Large Language Models (LLMs) have demonstrated remarkable planning abilities across various domains, including robotics manipulation and navigation. While recent efforts in robotics have leveraged LLMs both for high-level and low-level planning, these approaches often face significant challenges, such as hallucinations in long-horizon tasks and limited adaptability due to the generation of plans in a single pass without real-time feedback. To address these limitations, we propose a novel multi-agent LLM framework, Multi-Agent Large Language Model for Manipulation (MALMM) that distributes high-level planning and low-level control code generation across specialized LLM agents, supervised by an additional agent that dynamically manages transitions. By incorporating observations from the environment after each step, our framework effectively handles intermediate failures and enables adaptive re-planning. Unlike existing methods, our approach does not rely on pre-trained skill policies or in-context learning examples and generalizes to a variety of tasks. We evaluate our approach on nine RLBench tasks, including long-horizon tasks, and demonstrate its ability to solve robotics manipulation tasks in a zero-shot setting, thereby overcoming key limitations of existing LLM-based manipulation methods.
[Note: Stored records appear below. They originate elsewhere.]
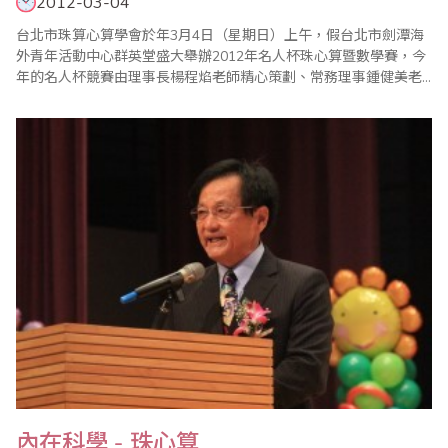
2012-03-04
台北市珠算心算學會於年3月4日（星期日）上午，假台北市劍潭海
外青年活動中心群英堂盛大舉辦2012年名人杯珠心算暨數學賽，今
年的名人杯競賽由理事長楊程焰老師精心策劃、常務理事鍾健美老
師和比賽委員會主任委員李皓晴老師負責賽前事務工作，加上眾多
老師們的協助與配合，比賽圓滿成功！本屆比賽，在珠心算部份，
和往年有些不同。為了讓更多孩子能一同體驗這場盛會，特別增設
心算組，同時保留著名人杯最大的特色--唸心算比..
內在科學 - 珠心算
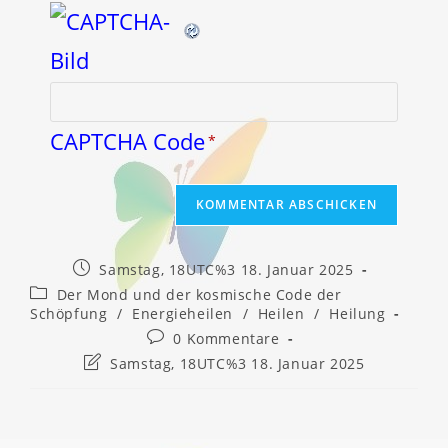
CAPTCHA Code
*
Beitrag
Samstag, 18UTC%3 18. Januar 2025
veröffentlicht:
Beitrags-
Der Mond und der kosmische Code der
Kategorie:
Schöpfung
/
Energieheilen
/
Heilen
/
Heilung
Beitrags-
0 Kommentare
Kommentare:
Beitrag
Samstag, 18UTC%3 18. Januar 2025
zuletzt
geändert
am:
An overview of our multi-agent system, MALMM , consists of three LLM agents—Planner, Coder, and Supervisor—and a Code executor tool. Each agent operates with a specific system prompt defining its role: (1) the Planner generates high-level plans and replans in case of intermediate failures, (2) the Coder converts these plans into low-level executable code, and (3) the Supervisor coordinates the system by managing the transitions between the Planner, Coder, and Code executor.
The Table shows the success rate (%) for zero-shot evaluation on nine tasks RLBench. In the table, we have highlighted the best-performing method for each task in bold and the second-best-performing method is underlined. We can observe that MALMM outperforms existing baseline by a significant margin.
In this table, we do a comparison of the performance between Single Agent and MALMM in the setup with vision-based environment observations. We run our evaluation on three tasks from RLBench. From the table, we can observe that for all the task MALMM is better than Single Agent.